In this podcast, Chuck Nathan of RLM Finsbury discusses an interesting – and potentially novel – situation in a proxy contest in which The Clinton Group (led by Greg Taxin, formerly a Glass Lewis founder) is seeking to remove 6 out of 7 directors through a written consent campaign and replace them with five new directors of Clinton’s choosing. Clinton seems to be day trading Wet Seal stock, which may be the first instance in which an activist investor day traded the stock of a company during a proxy contest it was sponsoring.

October 3, 2012

CFIUS: Ralls Corp. Sues to Overturn President Obama’s Executive Order Blocking an Acquisition

As noted in this WSJ article – entitled “Chinese-Owned Firm Sues Obama Over Wind-Farm Project” – President Obama signed an executive order last week blocking Ralls Corp.’s acquisition of four wind-farm projects in Oregon – and Ralls Corp. has mounted a legal challenge to the Executive Branch’s national security review of the transaction. Here’s a Wilmer Hale memo on the original development.

October 2, 2012

DOJ Provides FCPA Guidance for M&A; Continues Industry-Wide Investigations and Focus on China

Here’s recent news culled from this Davis Polk memo:

Recently, the Department of Justice reaffirmed its guidance as to what it views as the proper Foreign Corrupt Practices Act compliance procedures in the context of mergers and acquisitions. On July 17, 2012, the Department announced a Non-Prosecution Agreement with The NORDAM Group Inc., an Oklahoma-based company that provides aircraft maintenance, repair, and overhaul services.

On August 7, 2012, the Department announced a Deferred Prosecution Agreement with Pfizer H.C.P. Corp., an indirect wholly owned subsidiary of the global pharmaceutical company, Pfizer Inc. Both agreements incorporate FCPA compliance guidelines that contain elements related to mergers and acquisitions. The same elements have appeared in other agreements reached in 2012, including with Data Systems & Solutions LLC and with BizJet International Sales and Support, Inc., and can be expected to appear in future resolutions.

The NORDAM and Pfizer resolutions are also noteworthy for reflecting the Department’s continued focus on industry-wide investigations and bribery in China.

September 18, 2012

Webcast: “M&A Deal Protections: The Latest Developments and Techniques”

Tune in today for the webcast – “M&A Deal Protections: The Latest Developments and Techniques” – to hear Greenberg Traurig’s Cliff Neimeth; Potter Anderson’s John Grossbauer; and Richards Layton’s Ray DiCamillo discuss the latest in “deal protection” techniques.

September 17, 2012

Delaware Court Dismisses Post-Closing Merger Validity Claim

John Grossbauer of Potter Anderson notes: In Septa v. Volgenau, Delaware Vice Chancellor Noble granted a motion to dismiss a claim that a completed going private merger violated the terms of a charter provision requiring equal treatment of 2 classes of common stock by allowing the rollover of equity of the target company’s alleged controlling stockholder, but permitting a breach of fiduciary duty claim based on that alleged invalidity to survive. The Court cited DGCL Section 124 in finding that the stockholders lost the right to challenge the validity of the merger. Section 124 limits the ultra vires doctrine, providing that no corporate act will be invalid by reason of the lack of corporate power to do the act. Section 124 (1) permits such a challenge to be made “by a stockholder against the corporation to enjoin the act.” (The corporation itself may have standing to challenge certain acts for the purpose of obtaining recovery form responsible directors or officers, and the Delaware Attorney General may assert the lack of power in an action to enjoin the transaction or to dissolve the corporation.)

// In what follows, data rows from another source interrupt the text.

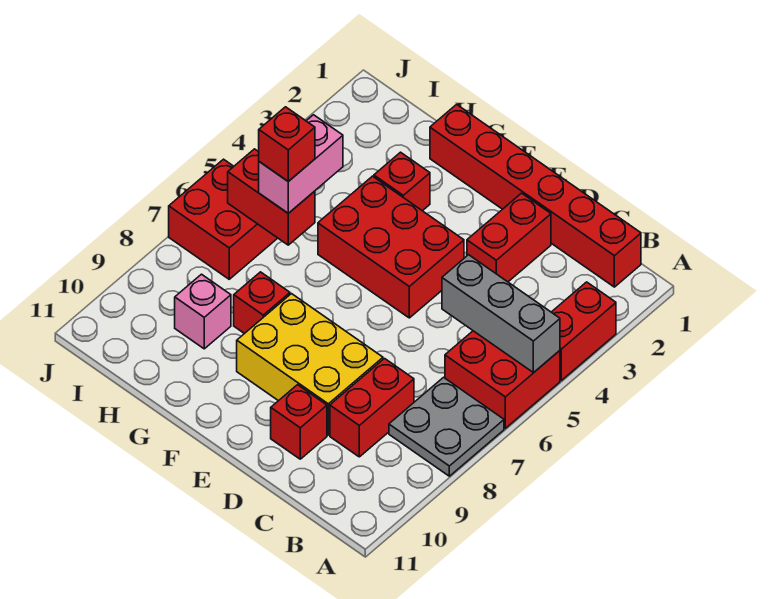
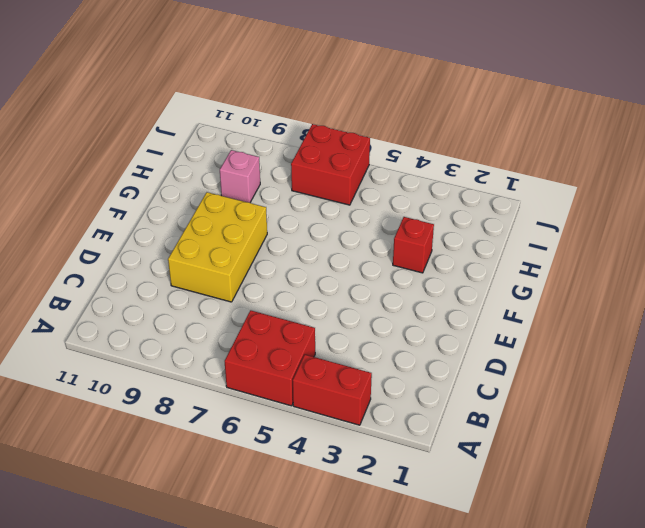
none -> grey plate A7:B8 level 1
none -> red brick B1:G1 level 1
none -> red brick C8:C9 level 1

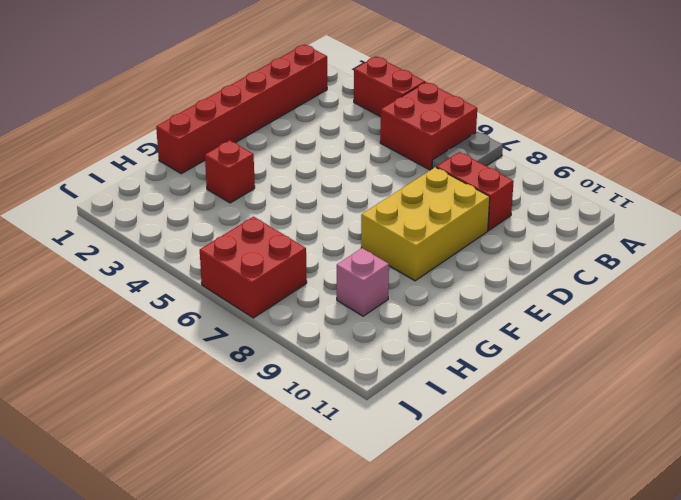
grey plate A7:B7 level 1 -> grey plate A7:B8 level 1
none -> red brick D2:D3 level 1
none -> red brick D10 level 1
none -> red brick E4:G5 level 1

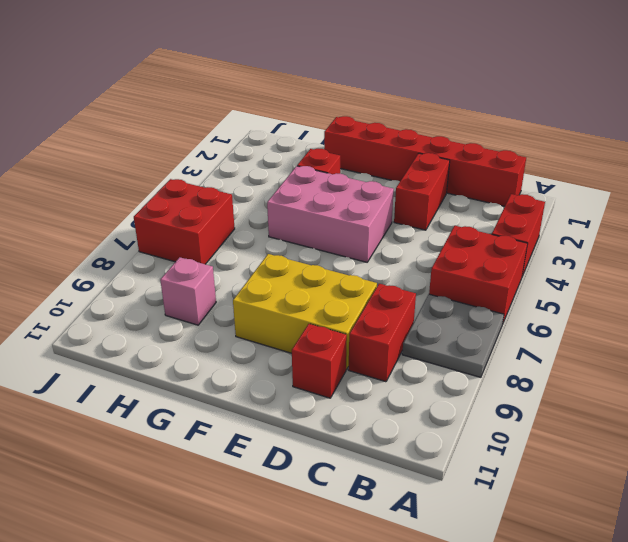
pink brick E4:G5 level 1 -> red brick E4:G5 level 1
none -> red brick G8 level 1
none -> grey brick A5:C5 level 2
none -> red brick H6:I6 level 2

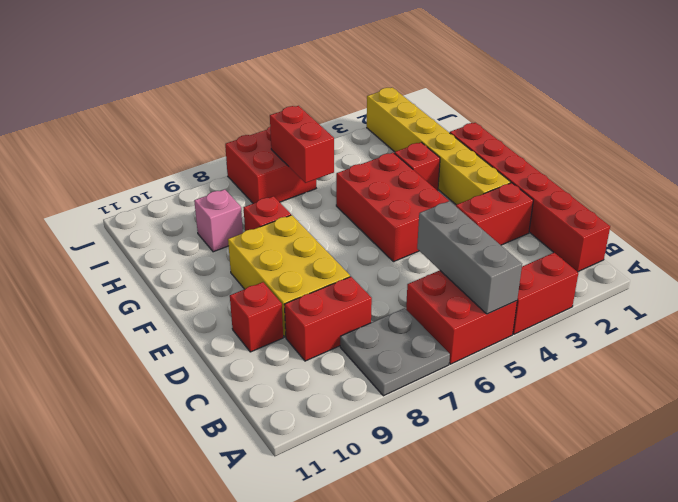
yellow brick E2:J2 level 1 -> none
none -> pink brick H5:H6 level 3
none -> red brick H6 level 4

Because the plaintiff did not seek to enjoin the merger, it lost standing to challenge the validity of the merger when it closed. However, the plaintiff was permitted to pursue a damages claim against the individual directors for allegedly causing the corporation to violate its certificate of incorporation. The Court could not rule out, at this stage, the possibility that a non-exculpated breach of duty occurred in connection with the approval of a merger that allegedly violated the certificate of incorporation.